Sin embargo, la obra no está exenta de desafíos para el lector moderno. La teoría de Leibniz es altamente abstracta y a veces dificultosa de comprender, y el estilo de escritura de Ortega es a veces verdaderamente especiista. La complejidad del argumento requiere una lectura activa y atenta, y el lector no puede permitirse ser pasivo. No obstante, esta complejidad es parte integral del valor de la obra. Además, es importante reconocer que la teoría de los monádicos, aunque fascinante, presenta problemas lógicos y metafísicos que han sido ampliamente criticados a lo largo de la historia. No obstante, el valor de la obra de Ortega reside en su capacidad para hacer confrontar al lector con estas dificultades, y para invitarlo a reflexionar sobre las implicaciones de estas dificultades.
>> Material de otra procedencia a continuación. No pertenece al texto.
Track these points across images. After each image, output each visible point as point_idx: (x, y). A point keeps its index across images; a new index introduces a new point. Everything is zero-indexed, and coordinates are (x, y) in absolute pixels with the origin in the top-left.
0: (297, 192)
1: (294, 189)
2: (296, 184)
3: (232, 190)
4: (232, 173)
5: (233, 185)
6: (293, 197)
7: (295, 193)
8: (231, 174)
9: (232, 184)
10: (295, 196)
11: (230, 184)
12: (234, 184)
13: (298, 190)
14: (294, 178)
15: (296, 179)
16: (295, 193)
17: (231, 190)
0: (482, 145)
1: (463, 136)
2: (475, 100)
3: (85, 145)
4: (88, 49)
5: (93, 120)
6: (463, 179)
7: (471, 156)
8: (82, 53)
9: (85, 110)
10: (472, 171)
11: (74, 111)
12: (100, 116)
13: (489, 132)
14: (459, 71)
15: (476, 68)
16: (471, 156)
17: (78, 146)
En términos de recomendaciones, se podría sugerir que el libro es una lectura obligatoria para quienes estén interesados en la historia del pensamiento filosófico, en la teoría del conocimiento y en la filosofía de la ley. También es una obra valiosa para quienes estén interesados en el trabajo de José Ortega y Gasset, y en su propia contribución a la filosofía. Sin embargo, se debe advertir que el libro es una lectura desafiante, y que el lector debe estar preparado para dedicar tiempo y esfuerzo a la comprensión del argumento.
En conclusión, “La Idea de Principio en Leibniz y la Evolución de la Teoría Deductiva” es una obra maestra que merece ser leída y releída. A pesar de sus desafíos, ofrece una profunda comprensión del pensamiento de Leibniz y una valiosa contribución a la reflexión filosófica. La cuidadosa edición, con la inclusión de los documentos inéditos, garantiza que esta obra estará disponible para las futuras generaciones de filósofos y pensadores.